The three of us can execute an entire project individually, although the conceptual part is shared by the whole team. However, there is always something that each of us has more ability to do than the others:
Cidália is the most patient person in the studio, which makes her great with very detailed things. She’s the best at thinking structural solutions to make things stand or move and has some skills with electronic stuff when we need to put some movement or lights into our projects. Moreover, she takes care of the accounting, making her the hero of the others.
Joana is the geek one, she once surprised us with an arcade machine she built to put in the studio with all the 90’s games we used to play in our childhood. She’s also great in 3D modelling so she might get the most complex pieces to design. Oh! And she takes care of our bikes when something is wrong with them!
Sofia is the mind of the team, always has the most creative ideas and is ahead of any troubles that might appear in the long run. She has also the best hand at illustration, making a drawing look easy and beautiful. Her main quality, however, is being the cat whisperer: whenever a stray cat enters our domains she’ll be there, feeding them and making them friendly to the world.

_INPUT DATA_:
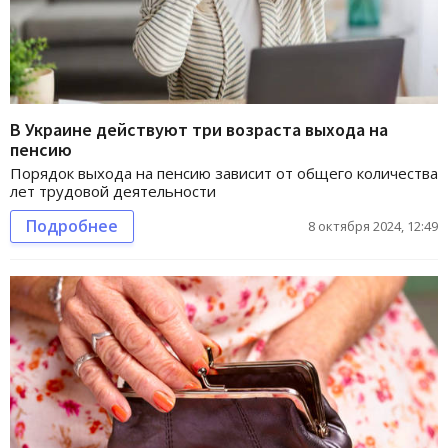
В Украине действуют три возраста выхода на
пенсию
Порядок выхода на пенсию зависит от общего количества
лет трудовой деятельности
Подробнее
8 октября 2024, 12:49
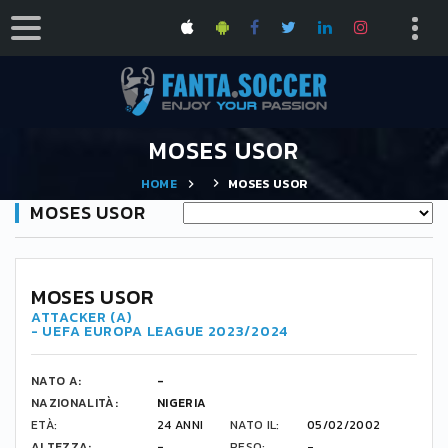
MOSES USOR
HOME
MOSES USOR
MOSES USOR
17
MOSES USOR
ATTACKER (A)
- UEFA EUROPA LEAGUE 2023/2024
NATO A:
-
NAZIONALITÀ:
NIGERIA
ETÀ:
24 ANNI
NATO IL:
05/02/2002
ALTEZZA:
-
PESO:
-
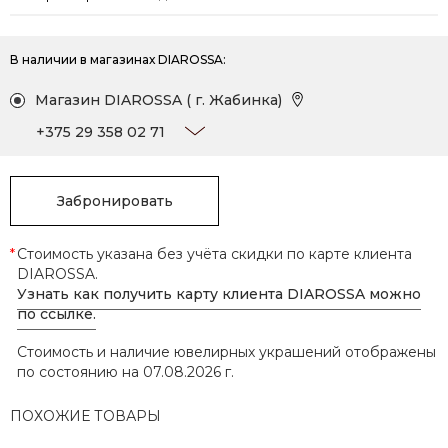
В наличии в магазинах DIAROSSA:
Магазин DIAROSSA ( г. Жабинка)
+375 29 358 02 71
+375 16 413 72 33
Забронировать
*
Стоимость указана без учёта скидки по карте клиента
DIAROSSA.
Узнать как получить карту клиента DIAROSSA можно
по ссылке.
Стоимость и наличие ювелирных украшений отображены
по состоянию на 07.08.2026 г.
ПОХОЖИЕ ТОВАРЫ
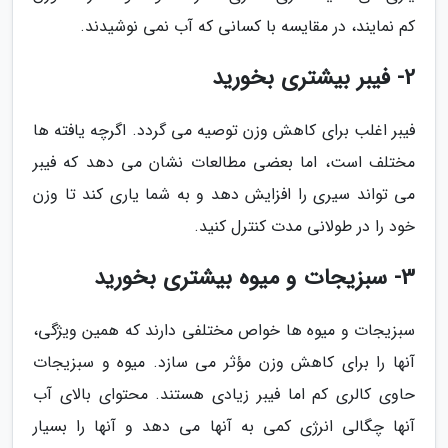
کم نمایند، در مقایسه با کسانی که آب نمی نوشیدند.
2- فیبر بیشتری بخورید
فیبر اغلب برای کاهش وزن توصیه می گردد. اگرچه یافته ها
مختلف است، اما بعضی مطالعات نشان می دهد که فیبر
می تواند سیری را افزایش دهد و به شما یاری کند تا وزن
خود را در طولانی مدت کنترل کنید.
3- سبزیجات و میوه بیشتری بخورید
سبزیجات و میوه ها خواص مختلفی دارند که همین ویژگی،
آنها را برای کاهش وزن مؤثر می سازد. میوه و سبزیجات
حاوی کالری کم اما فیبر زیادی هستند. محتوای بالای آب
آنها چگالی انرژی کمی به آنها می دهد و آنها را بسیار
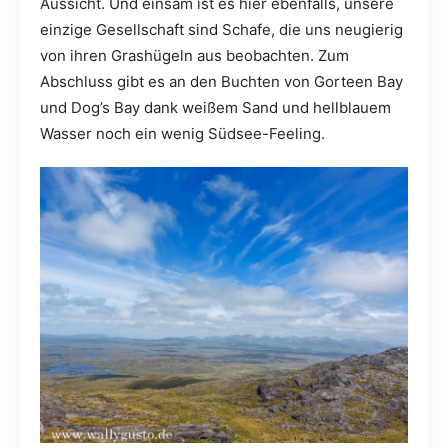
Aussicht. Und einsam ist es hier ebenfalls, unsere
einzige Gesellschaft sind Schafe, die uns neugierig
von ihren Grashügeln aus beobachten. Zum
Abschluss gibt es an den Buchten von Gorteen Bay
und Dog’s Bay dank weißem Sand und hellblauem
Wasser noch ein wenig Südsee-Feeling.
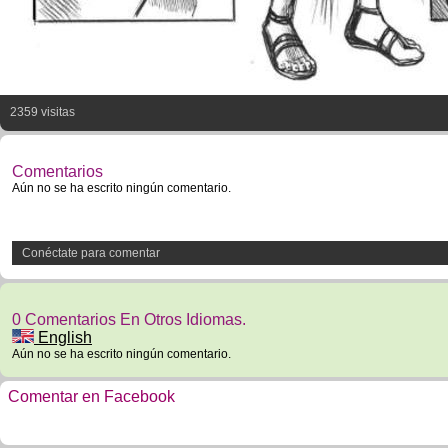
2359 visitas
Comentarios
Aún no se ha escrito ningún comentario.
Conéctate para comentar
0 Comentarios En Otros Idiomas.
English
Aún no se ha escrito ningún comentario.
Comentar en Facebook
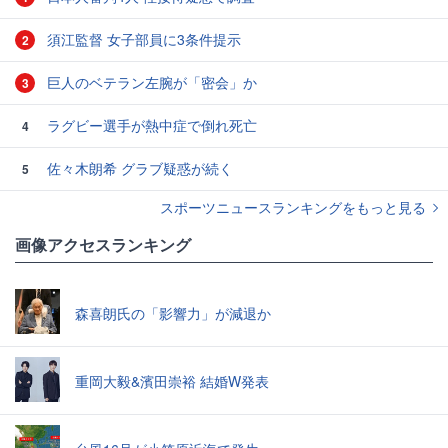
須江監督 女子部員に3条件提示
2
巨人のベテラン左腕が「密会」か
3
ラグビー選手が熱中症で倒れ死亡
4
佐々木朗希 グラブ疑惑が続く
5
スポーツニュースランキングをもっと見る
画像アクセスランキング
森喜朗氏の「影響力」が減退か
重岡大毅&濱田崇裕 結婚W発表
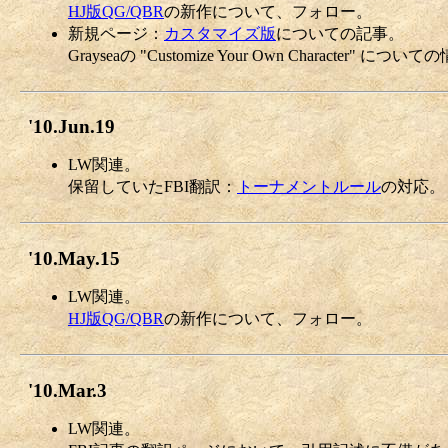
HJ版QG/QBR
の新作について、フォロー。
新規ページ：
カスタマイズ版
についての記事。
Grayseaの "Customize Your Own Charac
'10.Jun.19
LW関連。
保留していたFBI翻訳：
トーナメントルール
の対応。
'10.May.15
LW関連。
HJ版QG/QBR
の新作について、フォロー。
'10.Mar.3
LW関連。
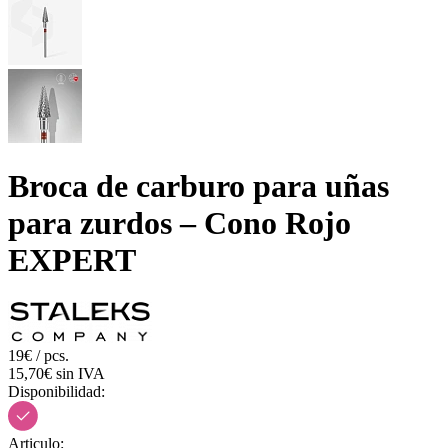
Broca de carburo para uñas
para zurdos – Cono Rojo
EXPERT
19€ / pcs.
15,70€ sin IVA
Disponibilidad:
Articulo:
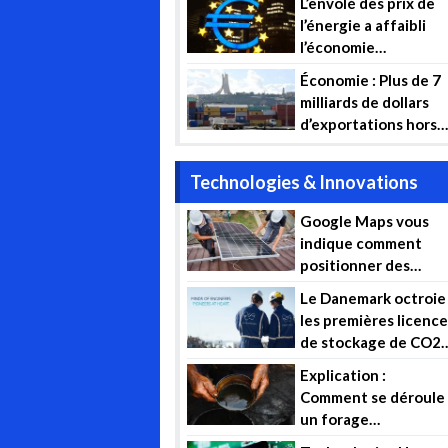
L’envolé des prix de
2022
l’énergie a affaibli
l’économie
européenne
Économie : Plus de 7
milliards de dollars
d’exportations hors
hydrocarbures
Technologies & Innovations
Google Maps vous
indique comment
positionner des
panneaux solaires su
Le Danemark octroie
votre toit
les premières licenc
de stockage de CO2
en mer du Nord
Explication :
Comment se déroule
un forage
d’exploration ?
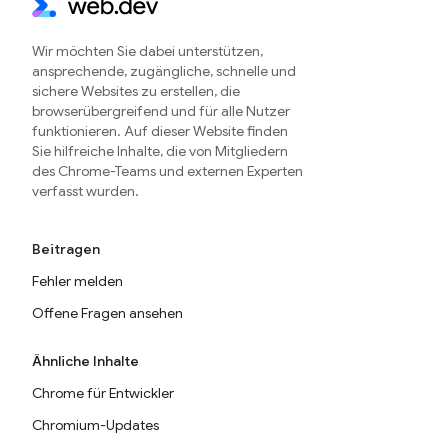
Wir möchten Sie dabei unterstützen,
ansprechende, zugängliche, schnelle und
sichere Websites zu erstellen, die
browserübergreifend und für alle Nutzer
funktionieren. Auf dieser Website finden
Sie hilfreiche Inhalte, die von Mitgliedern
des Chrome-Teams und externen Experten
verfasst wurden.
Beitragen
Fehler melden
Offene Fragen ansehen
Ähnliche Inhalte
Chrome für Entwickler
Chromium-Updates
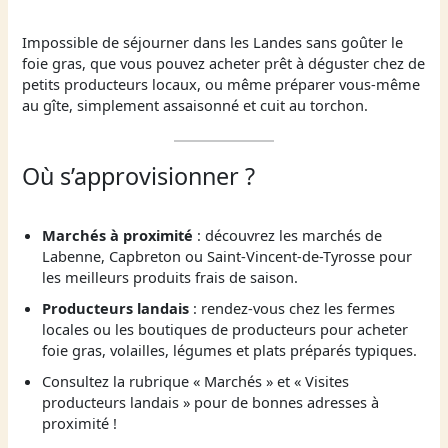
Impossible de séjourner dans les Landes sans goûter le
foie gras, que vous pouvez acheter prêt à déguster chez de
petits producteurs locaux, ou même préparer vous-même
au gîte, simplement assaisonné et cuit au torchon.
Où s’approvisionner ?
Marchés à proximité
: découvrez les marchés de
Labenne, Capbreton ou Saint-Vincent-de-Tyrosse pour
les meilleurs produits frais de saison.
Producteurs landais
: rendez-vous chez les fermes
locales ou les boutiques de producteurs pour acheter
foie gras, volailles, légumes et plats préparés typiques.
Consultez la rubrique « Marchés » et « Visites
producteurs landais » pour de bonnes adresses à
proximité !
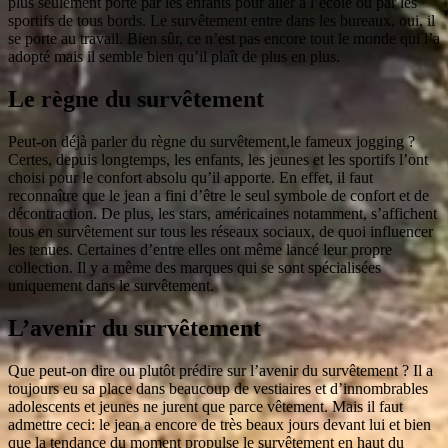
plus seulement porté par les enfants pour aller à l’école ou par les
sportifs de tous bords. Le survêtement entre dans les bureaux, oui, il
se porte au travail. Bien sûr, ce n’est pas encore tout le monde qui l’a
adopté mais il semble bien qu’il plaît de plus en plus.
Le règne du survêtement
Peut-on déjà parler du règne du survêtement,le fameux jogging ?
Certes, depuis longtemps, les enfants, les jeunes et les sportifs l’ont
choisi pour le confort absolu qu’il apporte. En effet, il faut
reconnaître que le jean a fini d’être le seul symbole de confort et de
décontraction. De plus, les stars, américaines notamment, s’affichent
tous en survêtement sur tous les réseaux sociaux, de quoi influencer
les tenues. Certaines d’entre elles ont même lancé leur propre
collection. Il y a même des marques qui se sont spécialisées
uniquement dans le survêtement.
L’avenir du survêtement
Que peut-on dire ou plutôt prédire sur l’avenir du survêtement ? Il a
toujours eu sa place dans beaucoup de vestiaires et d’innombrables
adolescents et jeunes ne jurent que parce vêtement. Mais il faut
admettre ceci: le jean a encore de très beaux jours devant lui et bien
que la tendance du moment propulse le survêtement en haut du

_USING THE INFORMATION_:
A) Copy the part of the team description from "The three of" up to and including "of the others.".
B) Answer these questions from the team description, one line each:
(i) Who takes care of the studio's accounting?
(ii) What did Joana build to put in the studio?
(iii) Who has the best hand at illustration?
C) List every skill or task the team description credits to Cidália.

_ANSWER SECTION_:
A)
The three of us can execute an entire project individually, although the conceptual part is shared by the whole team. However, there is always something that each of us has more ability to do than the others:
Cidália is the most patient person in the studio, which makes her great with very detailed things. She’s the best at thinking structural solutions to make things stand or move and has some skills with electronic stuff when we need to put some movement or lights into our projects. Moreover, she takes care of the accounting, making her the hero of the others.

B)
(i) Cidália
(ii) An arcade machine with the 90's games they used to play in their childhood
(iii) Sofia

C)
- Working on very detailed things
- Thinking structural solutions to make things stand or move
- Electronic stuff for putting movement or lights into projects
- Taking care of the accounting